Material for this task ▸
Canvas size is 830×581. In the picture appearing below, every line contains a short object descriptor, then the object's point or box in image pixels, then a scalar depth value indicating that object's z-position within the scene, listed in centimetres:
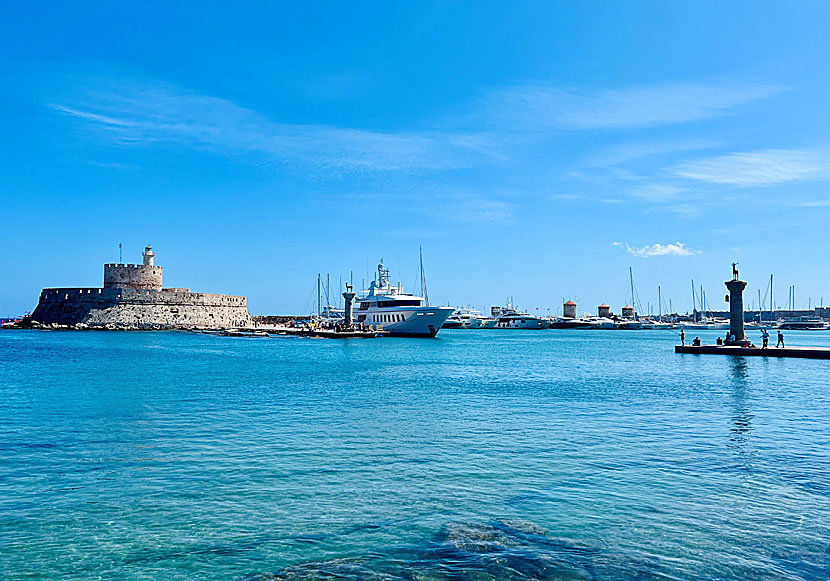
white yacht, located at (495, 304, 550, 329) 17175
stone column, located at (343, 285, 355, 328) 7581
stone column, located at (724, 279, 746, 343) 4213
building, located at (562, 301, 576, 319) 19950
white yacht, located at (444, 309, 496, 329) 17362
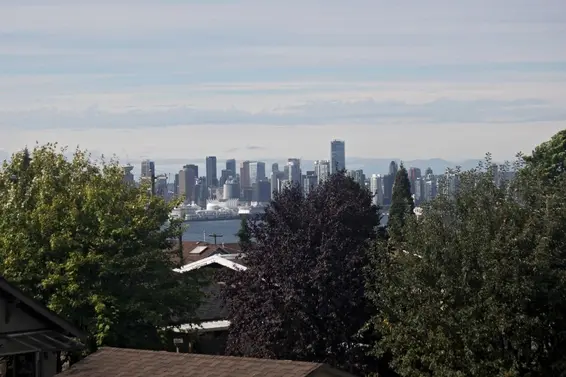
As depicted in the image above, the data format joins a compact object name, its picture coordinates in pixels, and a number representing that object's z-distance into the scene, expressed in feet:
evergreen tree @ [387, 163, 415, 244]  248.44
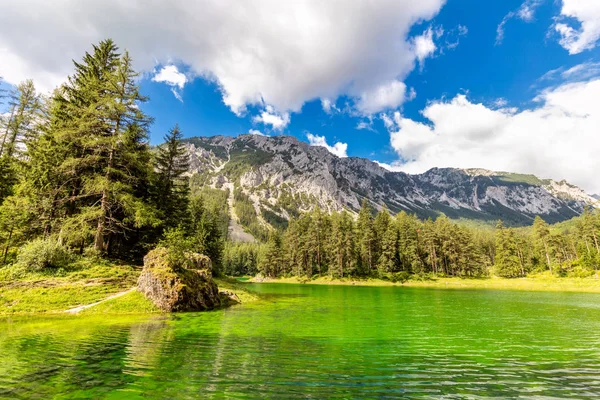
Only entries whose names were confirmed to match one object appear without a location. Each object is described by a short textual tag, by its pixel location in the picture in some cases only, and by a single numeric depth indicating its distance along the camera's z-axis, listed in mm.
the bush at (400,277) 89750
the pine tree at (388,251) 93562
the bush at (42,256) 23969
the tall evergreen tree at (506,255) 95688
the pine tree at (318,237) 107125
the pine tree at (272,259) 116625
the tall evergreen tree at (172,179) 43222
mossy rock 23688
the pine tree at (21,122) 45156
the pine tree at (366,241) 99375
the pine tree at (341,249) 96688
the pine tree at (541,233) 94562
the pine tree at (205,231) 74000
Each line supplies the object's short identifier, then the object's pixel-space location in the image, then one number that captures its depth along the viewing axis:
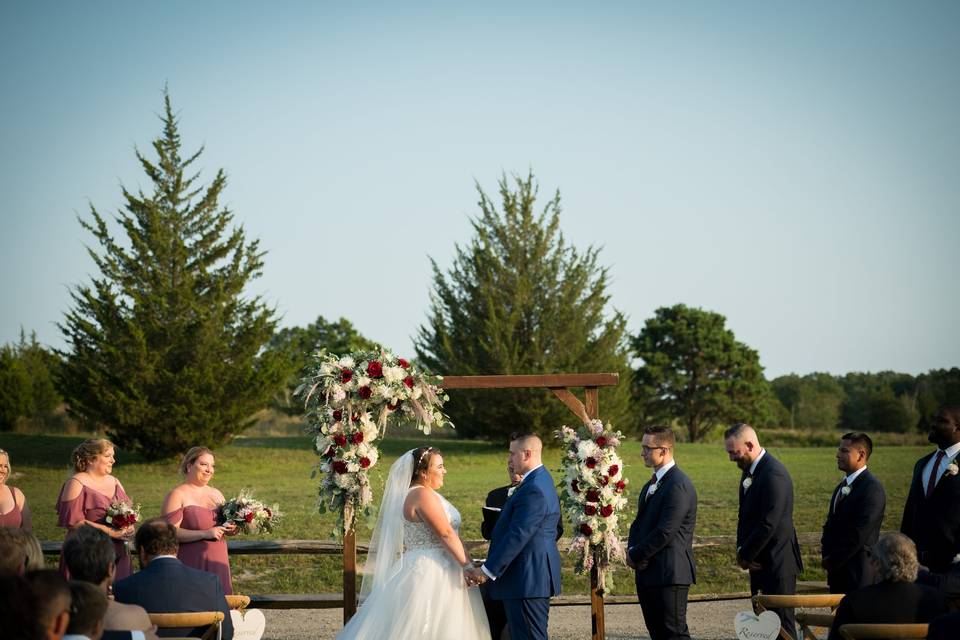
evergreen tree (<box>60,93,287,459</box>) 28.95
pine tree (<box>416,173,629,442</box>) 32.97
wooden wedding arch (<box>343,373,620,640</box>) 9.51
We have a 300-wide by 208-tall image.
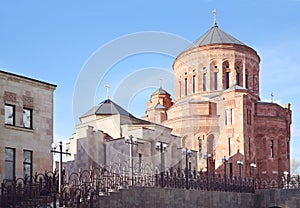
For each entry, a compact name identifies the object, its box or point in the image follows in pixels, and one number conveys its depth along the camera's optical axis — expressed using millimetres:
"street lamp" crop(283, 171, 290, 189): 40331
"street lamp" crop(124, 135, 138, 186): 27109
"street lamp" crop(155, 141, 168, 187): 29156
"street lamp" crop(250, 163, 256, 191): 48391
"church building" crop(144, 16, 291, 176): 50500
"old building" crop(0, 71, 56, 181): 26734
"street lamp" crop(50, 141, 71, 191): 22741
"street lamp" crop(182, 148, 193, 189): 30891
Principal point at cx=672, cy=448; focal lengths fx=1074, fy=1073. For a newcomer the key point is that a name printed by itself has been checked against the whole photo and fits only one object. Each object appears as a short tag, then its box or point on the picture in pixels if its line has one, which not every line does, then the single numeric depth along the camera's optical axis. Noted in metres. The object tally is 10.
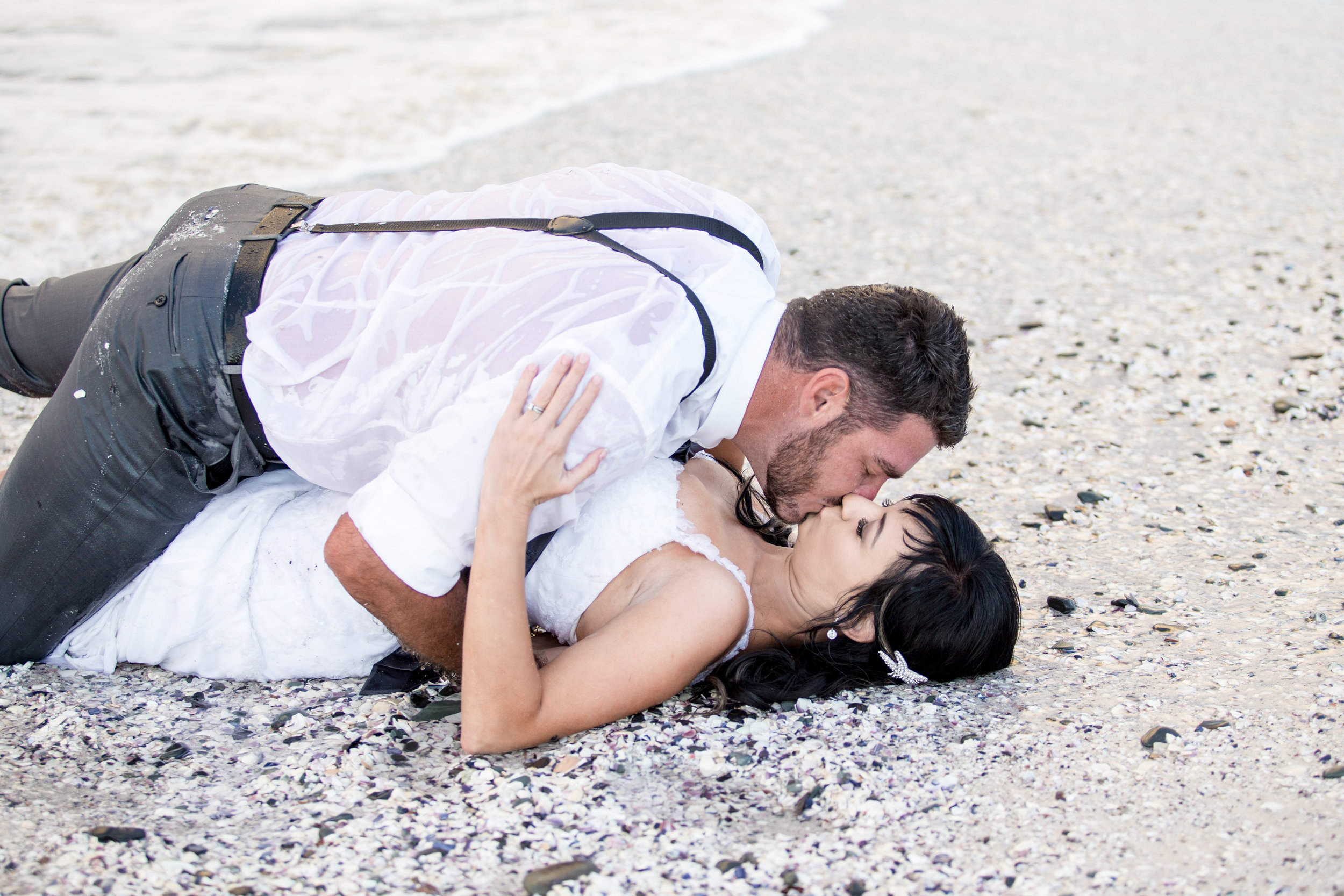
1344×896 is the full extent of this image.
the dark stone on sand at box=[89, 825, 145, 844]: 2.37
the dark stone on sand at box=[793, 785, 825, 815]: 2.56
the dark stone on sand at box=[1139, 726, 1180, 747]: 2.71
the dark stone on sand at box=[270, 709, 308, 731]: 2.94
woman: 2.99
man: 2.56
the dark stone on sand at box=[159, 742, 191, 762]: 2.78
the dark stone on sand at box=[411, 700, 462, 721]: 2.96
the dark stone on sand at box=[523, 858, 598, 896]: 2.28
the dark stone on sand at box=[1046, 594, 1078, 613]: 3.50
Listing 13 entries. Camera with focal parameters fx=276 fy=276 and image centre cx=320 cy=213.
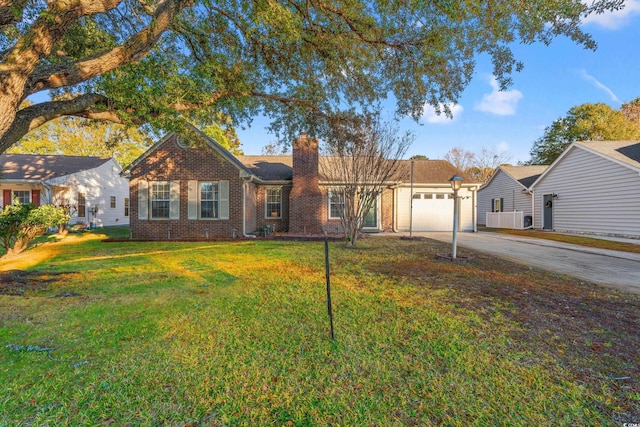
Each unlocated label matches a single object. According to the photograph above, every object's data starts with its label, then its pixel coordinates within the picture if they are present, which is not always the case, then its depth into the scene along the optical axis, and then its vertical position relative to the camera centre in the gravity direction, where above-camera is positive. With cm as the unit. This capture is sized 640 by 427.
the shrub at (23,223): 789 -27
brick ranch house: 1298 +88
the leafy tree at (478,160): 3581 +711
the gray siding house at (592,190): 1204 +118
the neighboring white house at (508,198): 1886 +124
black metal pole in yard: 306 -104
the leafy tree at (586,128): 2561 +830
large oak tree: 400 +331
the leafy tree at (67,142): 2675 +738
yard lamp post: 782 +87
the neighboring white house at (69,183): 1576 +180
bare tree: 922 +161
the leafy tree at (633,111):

Exercise aim ▸ Find and copy each line above holding "data".

Problem solution ▸
As depicted in the image above, the data format joins a compact object name, its picture coordinates in pixels, and a number representing that object's z-distance into the scene, expressed in feet:
Each unlocated label matches a single object. According to the photograph above, every object's data starts with its label, then its pixel coordinates within the picture if they are present, which is not always the case, then its depth into the scene along the optical axis, and then its vertical position relative to the camera centre in the gravity direction, where above-camera is positive. With cm as the unit. This capture is sized 640 by 427.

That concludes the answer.